Why Washington's Harmony May Dissolve Into Dissonance

There's lots of sweetness and light in Washington these days. Newt Gingrich is listening to Jesse Jackson; President Clinton is taking tea with Congress; everybody's talking about mutual agendas and cooperation.

Next thing you know D.C. will have a restaurant named "Planet Bipartisan."

Can this comity last, long-term? Probably not. For one thing, a backlash is already starting. Top figures in both parties now grumble that political argument is good. Lack of same, some say, made North Korea everything it is today.

And the calm may reflect caution as much as new-found fellowship. Neither party feels strong enough to foist its agenda on the other. Mr. Clinton and Congress are like bike racers, circling slowly while waiting to see if the other guy is going to try a sprint to the finish.

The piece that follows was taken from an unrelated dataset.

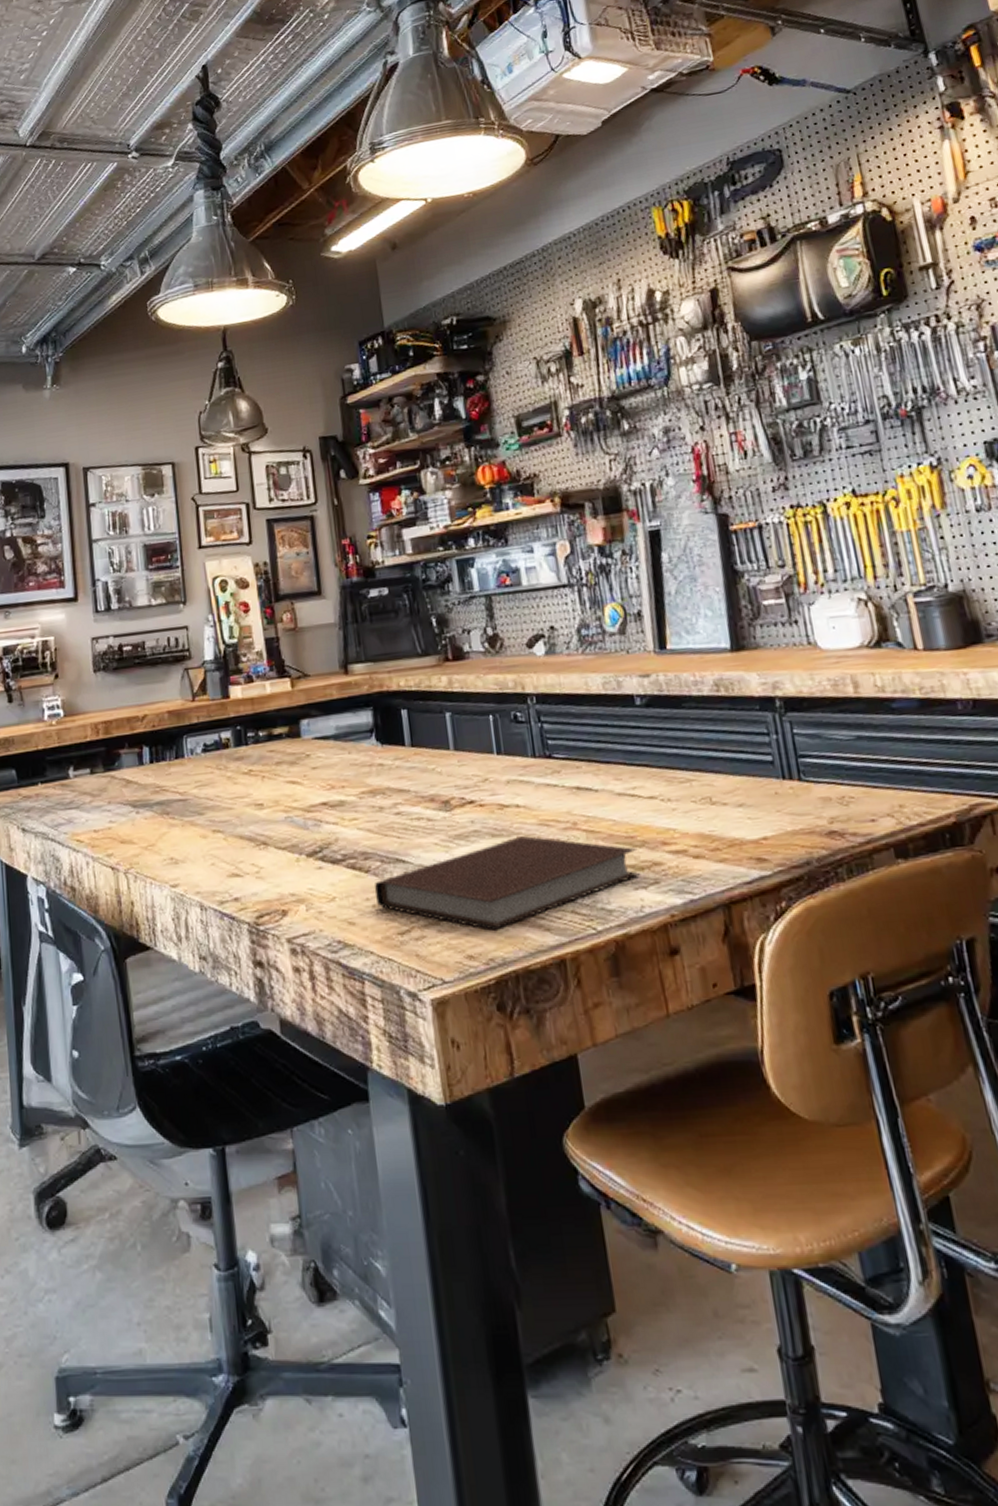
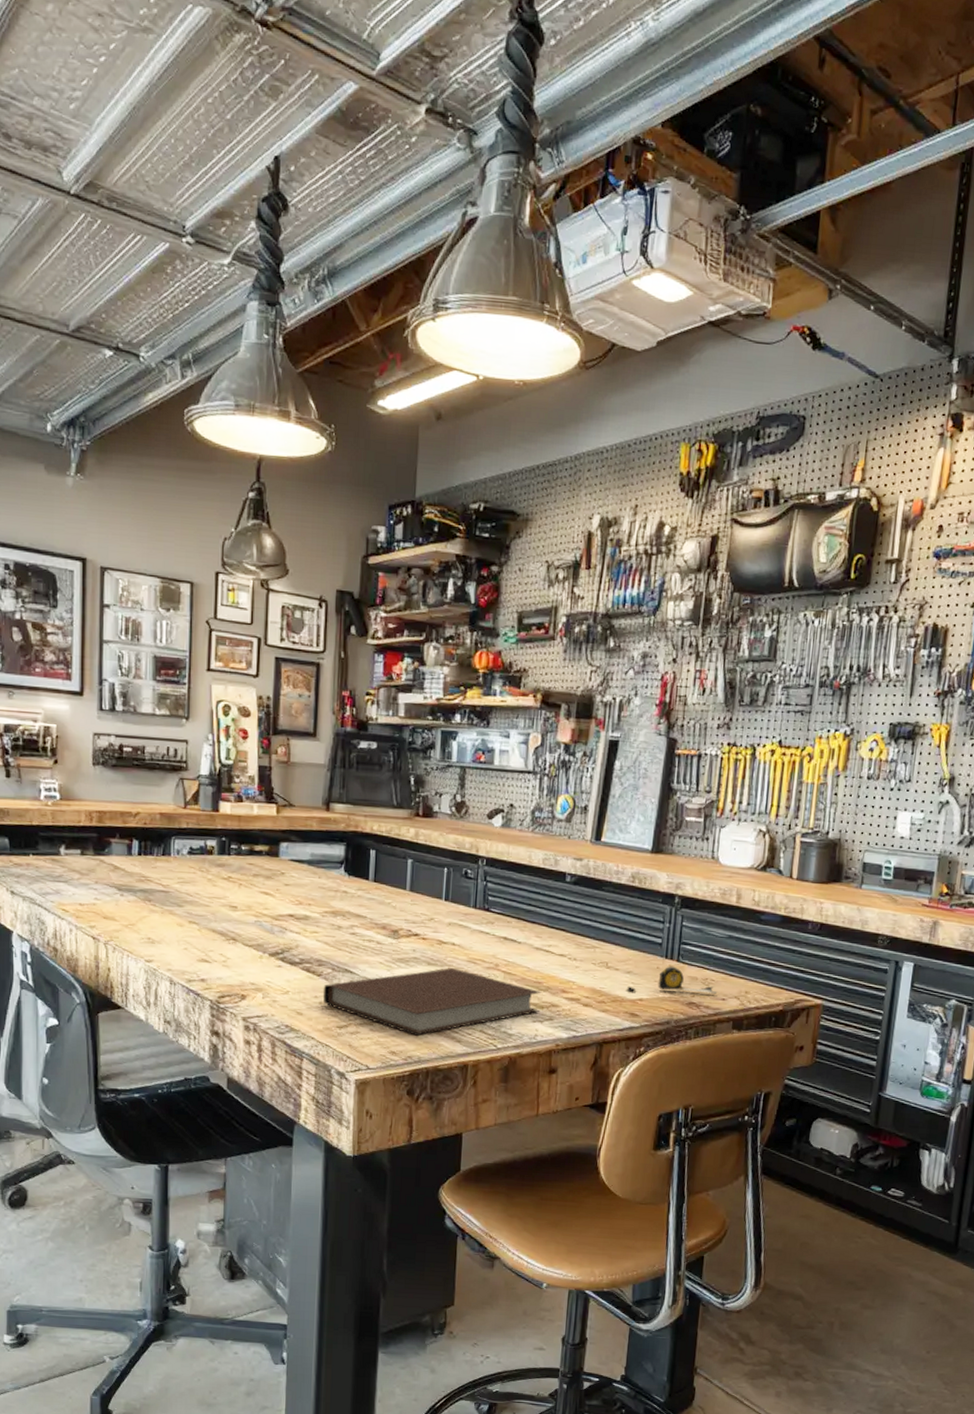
tape measure: none [743,787,861,829] -> present [627,966,716,994]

But even if it ends soon, something lasting may come from the current harmony. Perhaps, say some experts, the nation's leaders will see that one big problem is their tone, not their differences.

"It's the level of acrimony that has made the process much worse," says Jon Bond, a political scientist at Texas A&M in College Station. "There used to be norms that allowed policymakers to disagree without being disagreeable."

When Sam Rayburn (D) of Texas was Speaker of the House (most of the period between 1940 and 1961), conservatives and liberals could have principled disagreements over policy unmarked by personal attacks. Leaders of both parties would gather in Rayburn's Capitol hideaway office for after-hours socializing.

Yet nowadays many members of Congress say they largely see their counterparts from the other party only in committee rooms or legislative chambers. And attacks have become more personal. Witness the bitter way House Speaker Newt Gingrich and his main antagonist, Rep. David Bonior (D) of Michigan, talk about each other.

"Now [politicians] can be disagreeable without even disagreeing," notes Mr. Bond.

The latest effort to build better-working Washington relationships came with this week's trip to Capitol Hill by the president. Clinton and GOP congressional leaders agreed on five priorities where they hope to make progress: education proposals, tax cuts, juvenile-justice measures, and incentives for businesses to hire welfare recipients.

There is common ground between the White House and Capitol Hill on some of these items. Yet on others the policy differences remain large, and the two sides seemed to be simply agreeing that a problem exists. On education, for instance, many Republicans have resisted Clinton's call for national standards as unwarranted federal intrusion on a local prerogative.

As to progress on these items, "I'll believe it when I see it," says Sarah Binder, a Brookings Institution scholar of Congress. "It seemed to me they were forcibly reading from the same script."

In fact, some fashionable party activists are already attacking the notion of bipartisan fellowship. The problem, they say, isn't so much that Democrats and Republicans are trying to work together. It's that somehow they seem to be behaving as if argument isn't legitimate, and as if politics is bad.

As humorist Christopher Buckley put it in a recent opinion piece, "trying to make politics into sweetness and light is like fitting wings on a pig: You and the pig look ridiculous, and the pig still isn't going to fly."

ON the conservative side, former Education Secretary William Bennett now argues that Republicans in Congress have taken Mr. Clinton's reelection too hard and are now acting timid and uncertain. "The faithful are paralyzed by ennui and the party is foundering," he wrote in a recent issue of The Weekly Standard.

Meanwhile, historian Arthur Schlesinger Jr., a liberal stalwart and coiner of the phrase "vital center," has griped in the on-line journal Slate about Clinton's passivity. "No great president was a middle-of-the-roader," he writes.

In a country as big and varied as the United States there is little real national consensus on anything but broad principles, according to Columbia University historian Alan Brinkley. Thus, battle may be needed if federal policy is to progress.

But right now neither side sees an advantage in open political warfare. The voters are tired of division for division's sake, and, in any case, neither the White House nor Congress currently represents a dominant political power center. Evenly matched, they're opting for cooperation, however warily. And some initiatives may well come from it. "American politics only moves by incremental change," says Ms. Binder of Brookings. "And incremental change is made in the middle, not by polarized coalitions."

Even if Washington's tone remains civil, its balance of power is unlikely to remain even, however. Consider just the swings of the past few years: in 1992, a newly elected Clinton dominated the national scene. Two years later saw the election of the GOP Congress. Now Clinton is once again the comeback kid.

Struggle, conflict, and eventual compromise is the American way, note many political scientists. Only in brief periods - such as FDR's first 100 days - does one end of Pennsylvania Avenue dominate national policy.